And now, as a break from all the shitty national news, I wanted to update you on shitty news from my home front.
Governor Snyder is about to start the process of appointing an Emergency Financial Manager for Detroit (though note, they’re not just “Financial” Mangers anymore).
Detroit Mayor Dave Bing, members of Detroit City Council and representatives from the city’s labor and religious communities will hold a news conference at 5 p.m. today to address the city’s financial crisis and the possibility of a financial review by the state.
Bing and the City Council have refused to initiate such a review. The 30-day review process would allow state officials to examine the city’s finances and any proposals from the city as to how it will eliminate some of its debt.
Bing and Michigan Gov. Rick Snyder had a conversation Wednesday, and Snyder informed the mayor he intended to start the emergency manager process beginning with the review.
As I have noted before, one of the most troubling aspects of MI’s very troubling EFM law is the way it arises out of and exacerbates MI’s history of segregation.
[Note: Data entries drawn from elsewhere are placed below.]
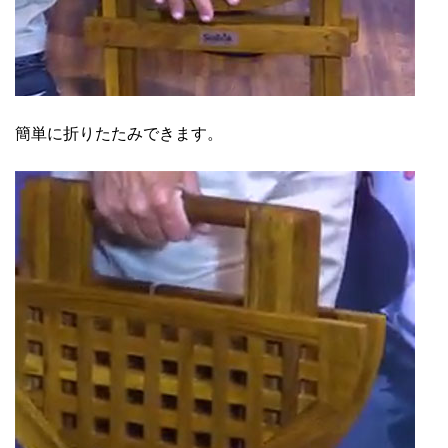
簡単に折りたたみできます。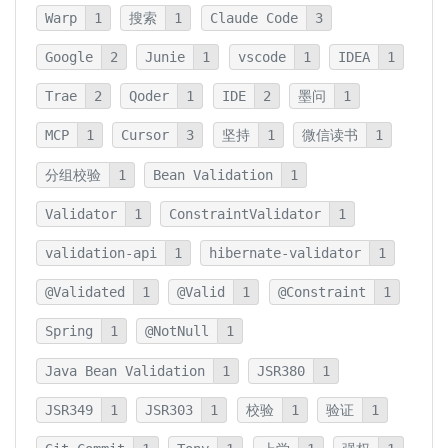
Warp
1
搜索
1
Claude Code
3
Google
2
Junie
1
vscode
1
IDEA
1
Trae
2
Qoder
1
IDE
2
墨问
1
MCP
1
Cursor
3
坚持
1
微信读书
1
分组校验
1
Bean Validation
1
Validator
1
ConstraintValidator
1
validation-api
1
hibernate-validator
1
@Validated
1
@Valid
1
@Constraint
1
Spring
1
@NotNull
1
Java Bean Validation
1
JSR380
1
JSR349
1
JSR303
1
校验
1
验证
1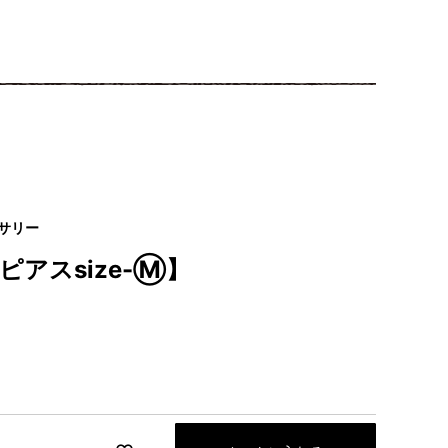
サリー
アスsize-Ⓜ】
Effectively, in the 1980s, Democrats and Republicans decided that rather than addressing the effects of globalization on our state regionally–across our many segregated cities and suburbs–the heavily African American cities would be on their own (Ecorse, which is 40% African American, is the one real exception to the general rule that the cities that have been in and out of EFM status are majority African American). And even though the racism in the state isn’t as bad as it once was, the legacy of that go-it-alone approach means the cities that will be targeted for EFM status remain predominantly African American.
Over 82% of Detroit’s 713,777 residents are African American (close to 7% are Latinos). 42% of all of MI’s 1,403,477 African Americans live in Detroit.
In fact, as Eclectablog and I calculated today, 49% of MI’s African Americans will soon be living in a city the elected government of which has been replaced by the state.
Almost half the African Americans in the state.
The intent of this EFM law may not be to take away the right of local self-governance from one particular race of people. But we’re getting very close to the point where it will have done so for the majority of African Americans in MI.